### Excerpt provided
========
Exchange traded funds (ETFs) have become a popular and affordable way to instantly diversify your investment portfolio. They can also help individual investors get exposure to previously inaccessible markets or investments.

 

In Australia, the choice of ETFs has expanded from just two products in 2001 to more than 360 as of October 2024.  

What is an ETF?

An ETF is a bit like a managed fund. It gives you exposure to a basket of assets – shares, fixed interest, currencies and commodities – or investment themes such as renewable energy or technology.  

 

Like managed funds, you don’t actually own the underlying investments. Instead, you buy and sell units in the ETF. The main way ETFs differ from managed funds is that you can buy and sell them on an exchange, such as the S&P/ASX 200.  

 

Most ETFs attempt to replicate the performance of a particular index, such as the ASX 200. However, some ETFs are actively managed by professional fund managers. 

What are the benefits of investing in an ETF?

They make it easier to diversify. One of the reasons that ETFs have become popular is they make it easier and more affordable for an investor to diversify their portfolio. With one trade, you can buy a basket of assets – including shares, commodities, currencies, fixed interest, real estate investment trusts (REITs) and more.  

 

Exposure to a wide range of markets and assets. Through just one trade, you can gain exposure to a whole market – such as an international or emerging market – and assets including commodities, hedge funds and foreign currencies that otherwise can be difficult to access or expensive to invest in.  

 

They’re affordable. Compared to other investments, ETFs often have lower management fees and cost less to operate. 

 

They’re easy to buy and sell. Because ETFs are traded through an exchange, you can buy and sell them easily, as you would a share. 

 

They’re transparent. Each day, investors can check to see the underlying investments in an ETF. 

 

They enable you to invest thematically. If you hold the view that a long-term trend – such as artificial intelligence (AI), sustainability, cyber-security or healthcare for ageing populations – is likely to be a growth area, you can invest in an ETF that attempts to follow that theme.   

What is an index fund?
========
### Given information
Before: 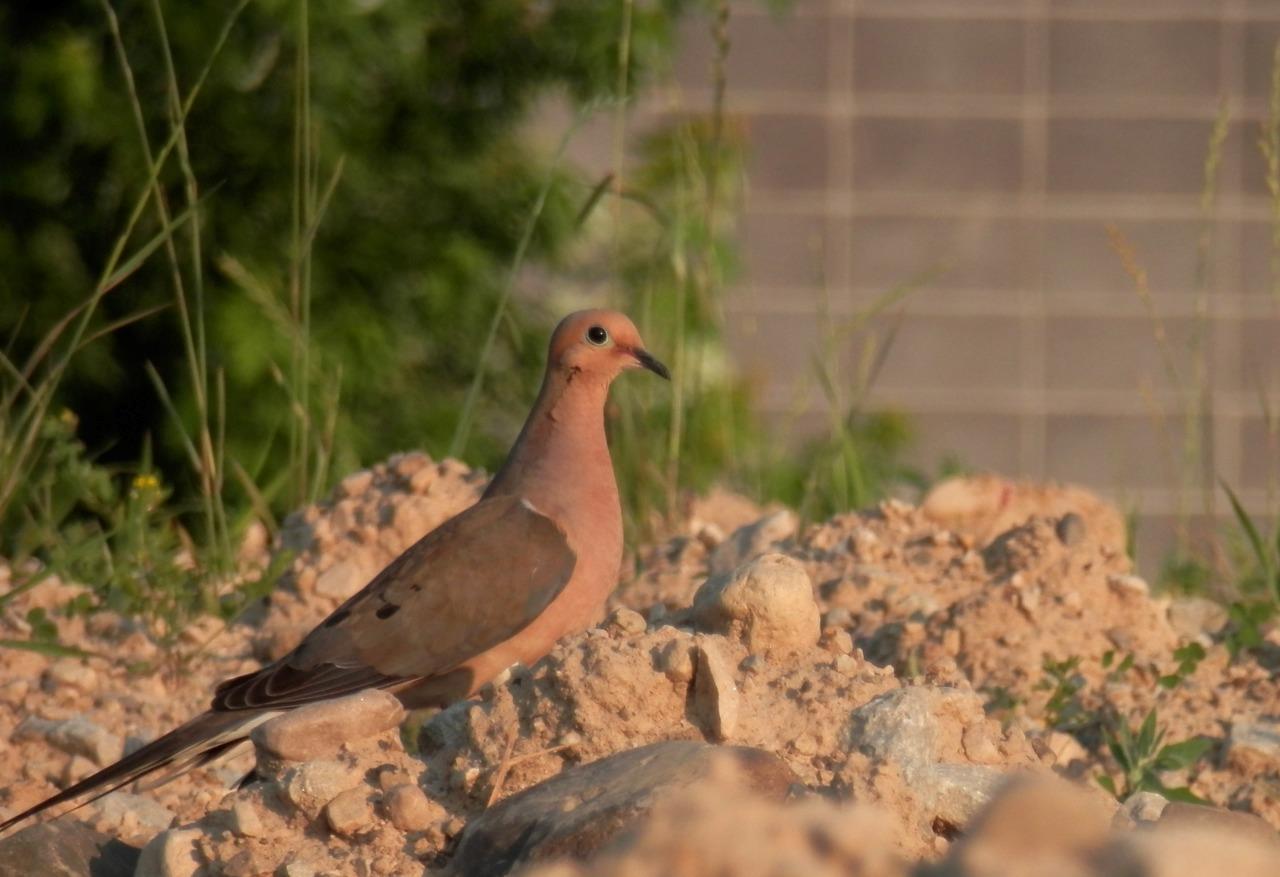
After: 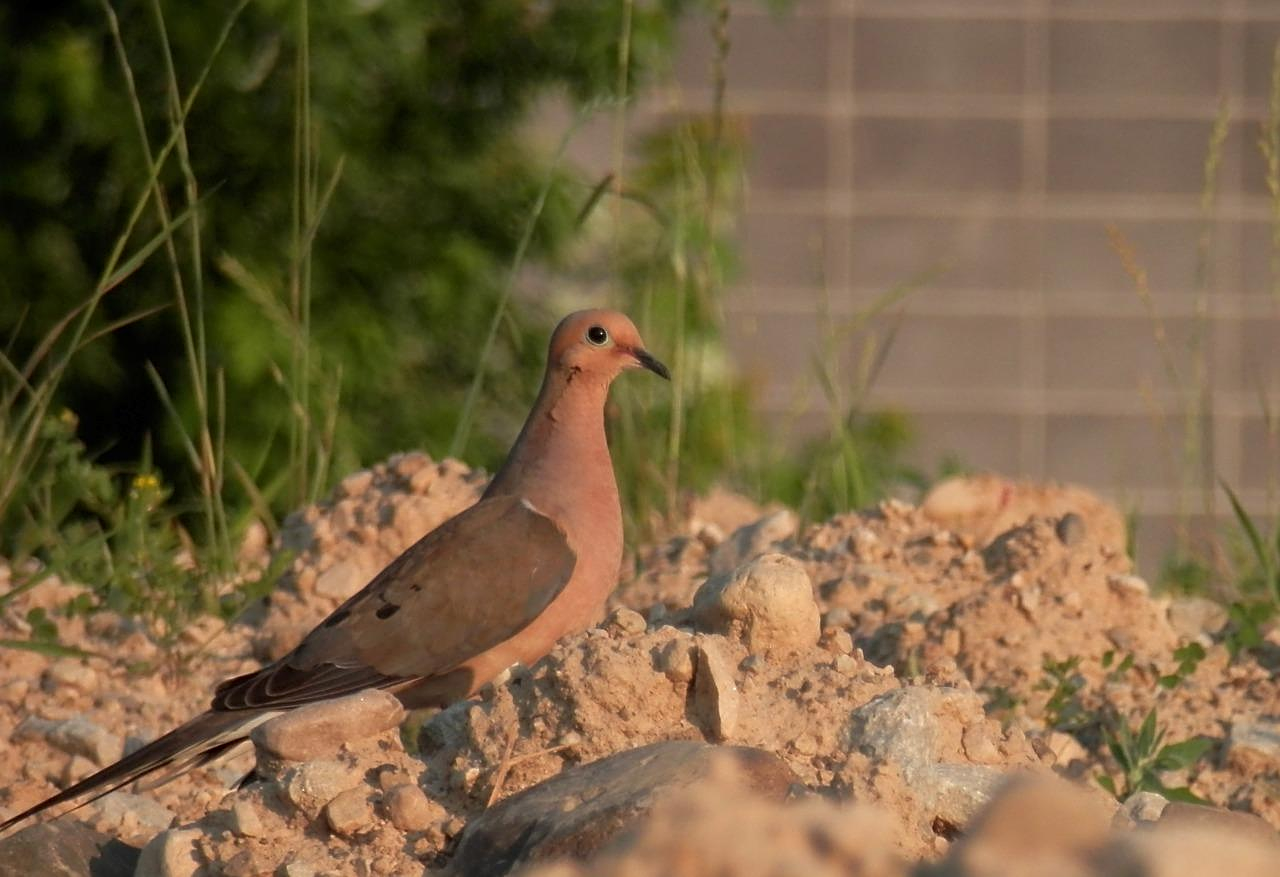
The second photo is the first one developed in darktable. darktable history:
exposure: exposure -0.041 EV, compensate highlight preservation false
sharpen: on, module defaults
========
### Given exercise 1
Reproduce the ETF article from "They’re easy to" down to "an index fund?", swapping "transparent" for "open".
### Given exercise 2
Which long-term trends does the ETF article give as examples of themes an investor might follow? List all of them.
### Given exercise 3
Carry on writing the ETF article from its final line.

### Task answer 1
They’re easy to buy and sell. Because ETFs are traded through an exchange, you can buy and sell them easily, as you would a share. 

 

They’re open. Each day, investors can check to see the underlying investments in an ETF. 

 

They enable you to invest thematically. If you hold the view that a long-term trend – such as artificial intelligence (AI), sustainability, cyber-security or healthcare for ageing populations – is likely to be a growth area, you can invest in an ETF that attempts to follow that theme.   

What is an index fund?

### Task answer 2
artificial intelligence (AI), sustainability, cyber-security, healthcare for ageing populations

### Task answer 3
Like many ETFs, an index fund tracks the value of a specific index – for example, the S&P/ASX 200 or Nasdaq. That means the value of fund fluctuates in line with the index it’s following.

 

Unlike ETFs, index funds are unlisted. That means you have to buy them from a fund manager rather than on an exchange like the ASX.

What’s the difference between an ETF and an index fund?

Here’s how ETFs differ from index funds: 

ETFs
Index funds
ETFs

• ETFs are bought and sold on a sharemarket exchange. This makes it easy to buy and sell during trading hours.

Index funds

• Index funds are bought from a fund manager, so they’re not as flexible. You can only redeem units in them for the price at the end of trading day.  

ETFs

• After you sell an ETF, you usually receive your money within a few days. 

Index funds

• To redeem units in an index fund, it can take up to 10 business days to receive your money.

ETFs

• If you sell the ETF and make a profit, you’ll have to pay capital gains tax.

Index funds

• If someone in your fund sells their units, the fund manager has to sell investments to pay them out, and the capital gains tax payment is shared by everyone invested in the fund.

ETFs

• You can usually start investing in ETFs with a lower minimum investment than index funds.

Index funds

• Index funds usually have a higher minimum investment than ETFs.

ETFs

• You decide when you want to buy and sell your investments, and pay a brokerage fee every time you trade.

Index funds

• You can set up a direct debit to make a small, regular investment in your index fund to help grow your investment.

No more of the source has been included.